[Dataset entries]

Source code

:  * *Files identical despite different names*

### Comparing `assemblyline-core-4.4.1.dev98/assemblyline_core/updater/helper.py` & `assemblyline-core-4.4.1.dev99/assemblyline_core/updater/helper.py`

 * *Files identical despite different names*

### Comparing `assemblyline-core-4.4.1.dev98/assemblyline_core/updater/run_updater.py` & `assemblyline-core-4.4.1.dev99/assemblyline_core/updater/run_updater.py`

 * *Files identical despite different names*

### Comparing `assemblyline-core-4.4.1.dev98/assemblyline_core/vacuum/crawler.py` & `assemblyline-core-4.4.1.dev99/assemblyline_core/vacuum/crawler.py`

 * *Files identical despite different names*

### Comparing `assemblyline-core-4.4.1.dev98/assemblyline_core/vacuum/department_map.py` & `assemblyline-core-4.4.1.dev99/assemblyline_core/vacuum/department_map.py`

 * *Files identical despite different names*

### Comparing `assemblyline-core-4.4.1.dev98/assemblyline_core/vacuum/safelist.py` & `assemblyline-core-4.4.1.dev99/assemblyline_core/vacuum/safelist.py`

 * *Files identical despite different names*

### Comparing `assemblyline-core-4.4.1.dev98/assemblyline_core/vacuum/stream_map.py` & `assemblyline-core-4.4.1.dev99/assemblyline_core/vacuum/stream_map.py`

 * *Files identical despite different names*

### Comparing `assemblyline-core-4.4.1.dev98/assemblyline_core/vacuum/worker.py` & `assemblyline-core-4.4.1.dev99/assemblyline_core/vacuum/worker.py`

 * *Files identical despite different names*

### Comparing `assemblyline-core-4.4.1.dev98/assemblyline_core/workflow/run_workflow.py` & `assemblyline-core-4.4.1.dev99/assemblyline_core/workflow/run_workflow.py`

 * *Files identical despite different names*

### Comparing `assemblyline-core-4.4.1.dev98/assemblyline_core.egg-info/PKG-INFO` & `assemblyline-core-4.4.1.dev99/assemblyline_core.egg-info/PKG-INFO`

### What you need to do
List every line in the data above that contains the string "vacuum".

### Response to this exercise
### Comparing `assemblyline-core-4.4.1.dev98/assemblyline_core/vacuum/crawler.py` & `assemblyline-core-4.4.1.dev99/assemblyline_core/vacuum/crawler.py`
### Comparing `assemblyline-core-4.4.1.dev98/assemblyline_core/vacuum/department_map.py` & `assemblyline-core-4.4.1.dev99/assemblyline_core/vacuum/department_map.py`
### Comparing `assemblyline-core-4.4.1.dev98/assemblyline_core/vacuum/safelist.py` & `assemblyline-core-4.4.1.dev99/assemblyline_core/vacuum/safelist.py`
### Comparing `assemblyline-core-4.4.1.dev98/assemblyline_core/vacuum/stream_map.py` & `assemblyline-core-4.4.1.dev99/assemblyline_core/vacuum/stream_map.py`
### Comparing `assemblyline-core-4.4.1.dev98/assemblyline_core/vacuum/worker.py` & `assemblyline-core-4.4.1.dev99/assemblyline_core/vacuum/worker.py`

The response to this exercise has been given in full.